Per iniziare, un plauso a un premio sulla ricerca curatoriale internazionale che un’istituzione italiana costruisce da molti anni grazie a un partner che si conferma nel tempo solidale alla ricerca. Occasione per ricerche che registrano tensioni e riflessioni contemporanee secondo sguardi liberi e intraprendenti. Come in “Dancing Plague”, dove il curatore greco Giannikopoulos, attivo nella Stavros Niarchos Foundation Artist Fellowship Program of ARTWORKS, ha lavorato sul dialogo tra la storia europea post medievale, le problematiche del colonialismo e la recente esperienza della pandemia.
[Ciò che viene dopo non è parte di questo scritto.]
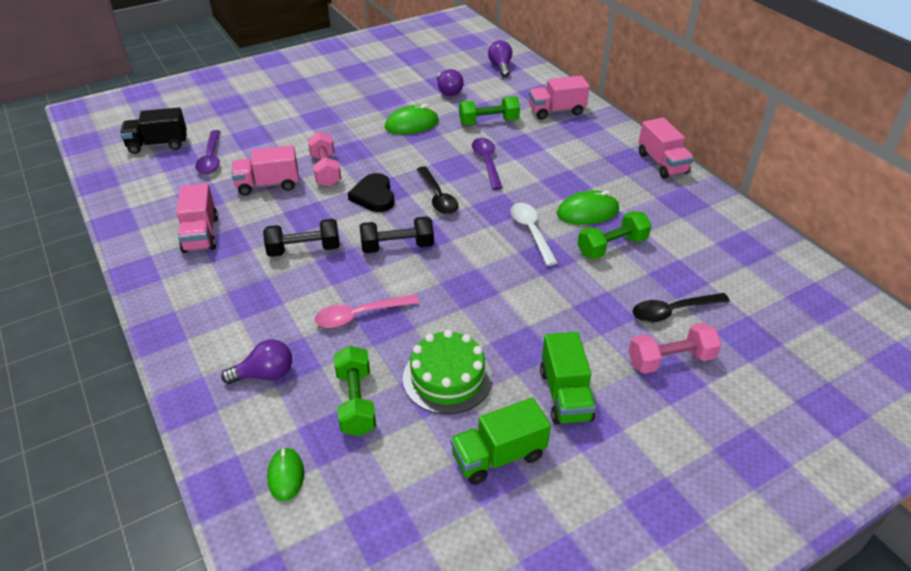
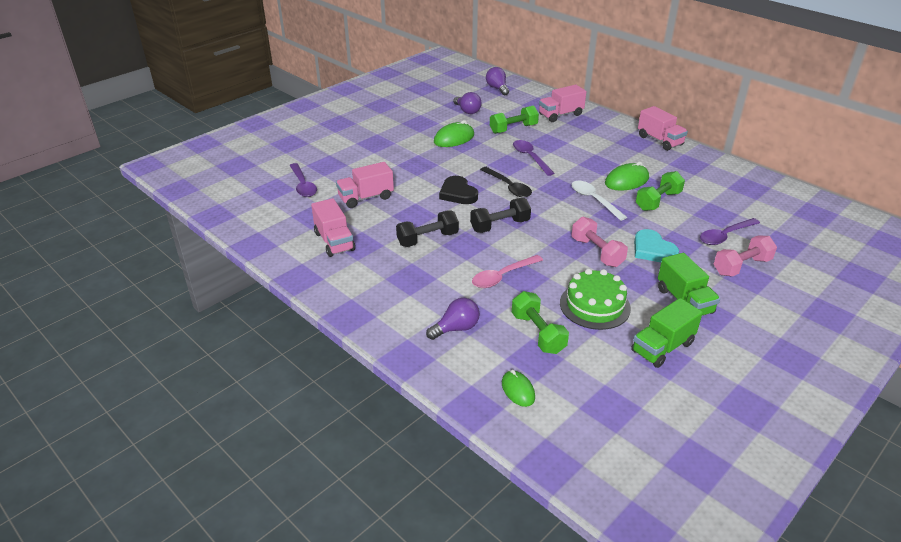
camera: 15 degrees left, 5 degrees down
(158, 145) = (248, 181): black truck -> none
(325, 170) = (406, 181): pink dumbbell -> pink dumbbell (597, 252)
(565, 314) = (652, 250): none -> turquoise heart
(672, 311) = (725, 236): black spoon -> purple spoon

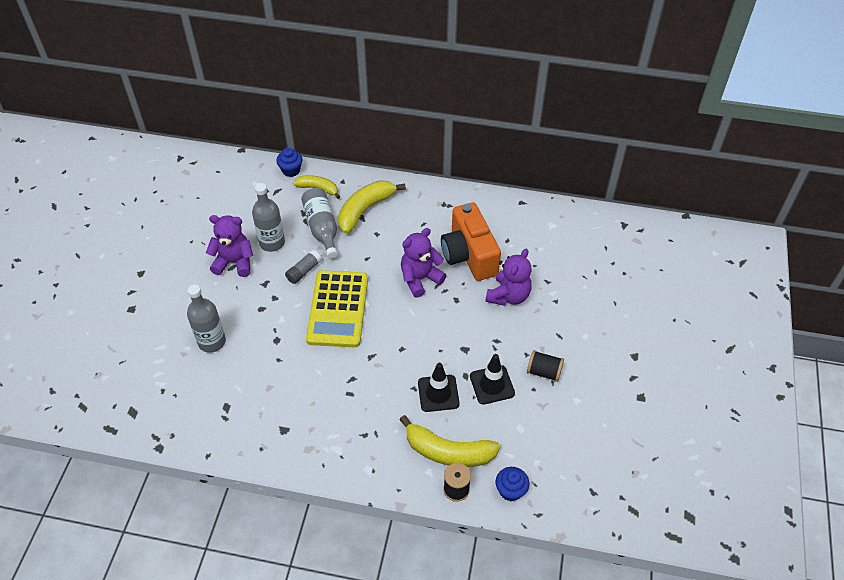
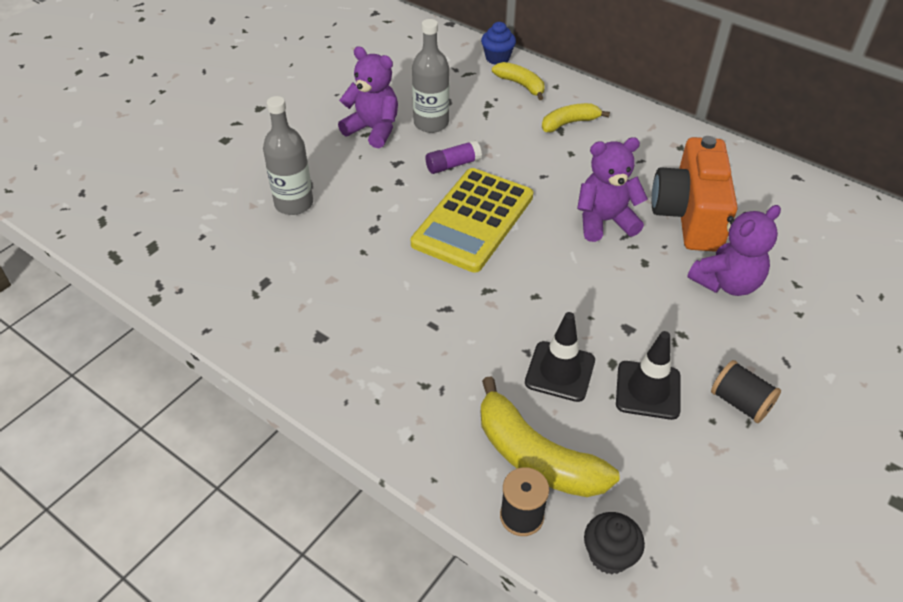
camera: 25 degrees right, 5 degrees down
(304, 271) = (453, 165): grey glue stick -> purple glue stick
(322, 228) = (502, 127): grey bottle -> none
(365, 210) = (569, 123): yellow banana -> yellow banana, size x0.61
(510, 490) = (609, 555): blue cupcake -> black cupcake

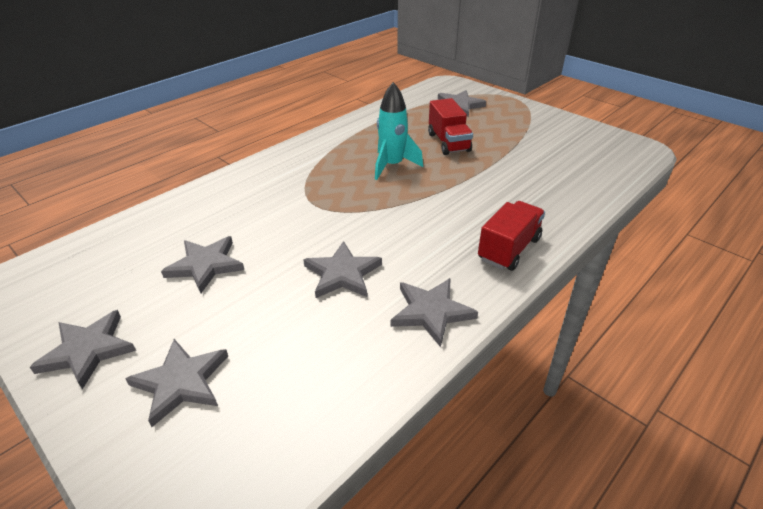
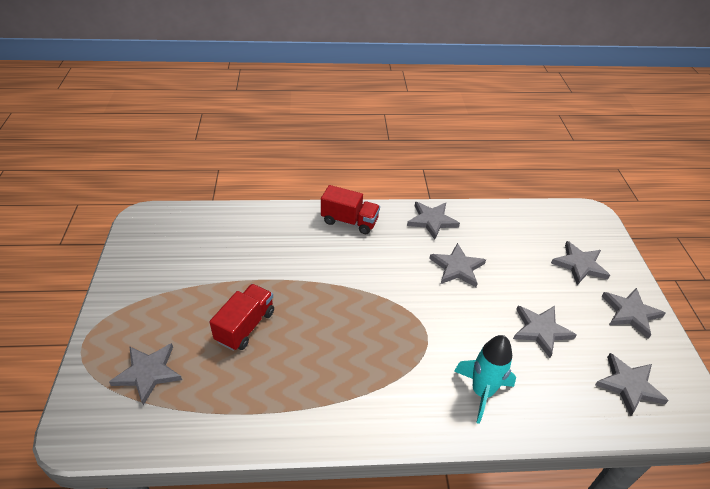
camera: 140 degrees left, 5 degrees up
(91, 267) = (629, 385): none -> grey star
(392, 165) = (325, 333): turquoise rocket -> turquoise rocket (481, 392)
(509, 249) = (349, 221): red truck -> red truck turned 150 degrees counterclockwise

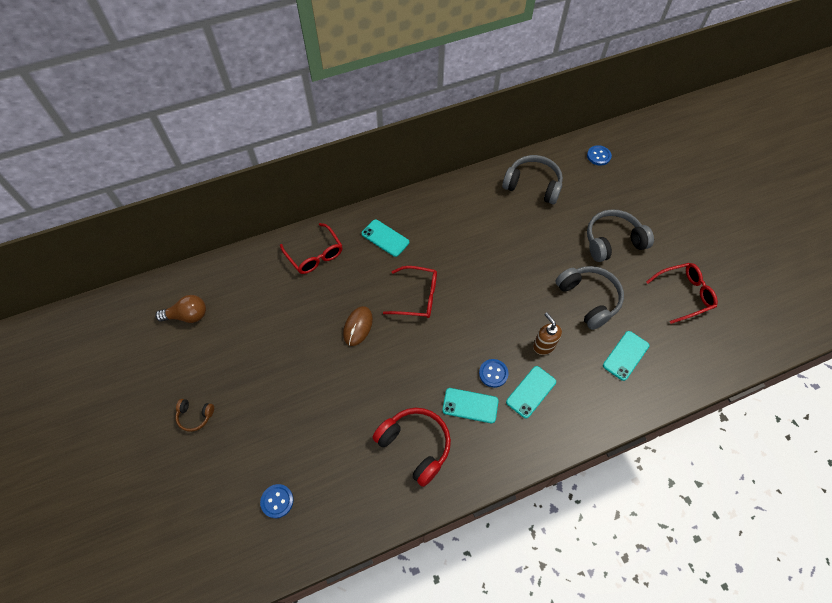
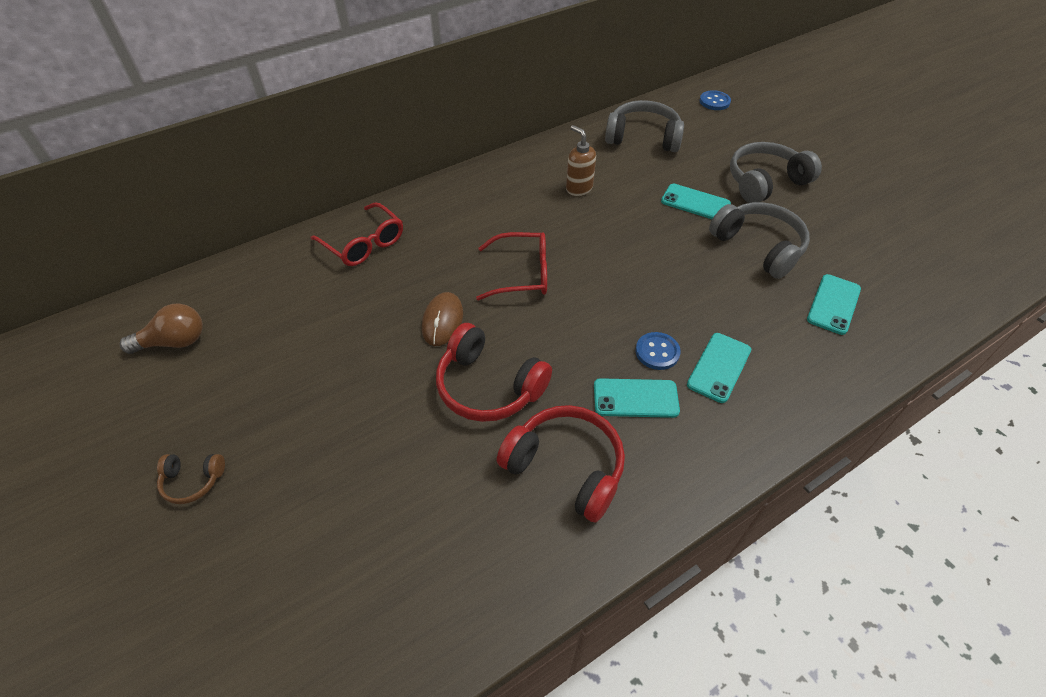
camera: 10 degrees left, 10 degrees down
(277, 501) = (349, 592): blue button -> none
(379, 381) = (489, 386): none -> red headphones
(385, 238) = (461, 213): turquoise phone -> turquoise phone (695, 203)
(543, 346) = (717, 308): brown soap dispenser -> brown soap dispenser (579, 188)
(684, 294) = (879, 226): red glasses -> none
Molto interessante, in questa disamina, è proprio il punto di partenza che è anche il titolo della mostra: la “Piaga del ballo” che è il termine impiegato per descrivere un fenomeno sociale verificatosi in Europa tra il XIV e il XVII secolo, quando, in una sorta di isteria collettiva, gruppi di persone ballarono ininterrottamente in uno stato di trance per intere settimane e, allora come ieri, con la narrazione di partecipanti che crollavano per sfinimento e cedimenti mortali.
La scelta degli artisti corrisponde a questa ricerca che coraggiosamente si addentra nel tempo: diversi negli esiti e nei media, le opere compongono un progetto espositivo inquieto e disorientante, fuori da omologazioni per occhi esperti e capace di attrarre interessi e affinità differenti. La teoria queer e le pulsioni di morte, la danza come mezzo per creare identità e resistenza culturale per i corpi meno privilegiati, il movimento degli organi essenziali e degli arti trasformato in linguaggio…più in generale, la danza come prassi interlinguistica che abbatte i confini sociali è l’esperienza che si vive nella visita allo Spazio Zero della GAMeC
Segnalo, tra le altre, le opere di Benno Bosetto per le evocazioni fluide e primordiali di esseri e movimenti e, con energia distinta, il lavoro di Klaus Jürgen Schmidt che raccoglie, in forma centripeta e intima, volti e sguardi presi a prestito da accadimenti lontani.
“Dancing Plaugue” si chiude domenica 29 maggio con un finissage speciale da non perdere: la performance degli artisti Konstantinos Papanikolaou, Michael Scerbo ed Elisa Zuppini.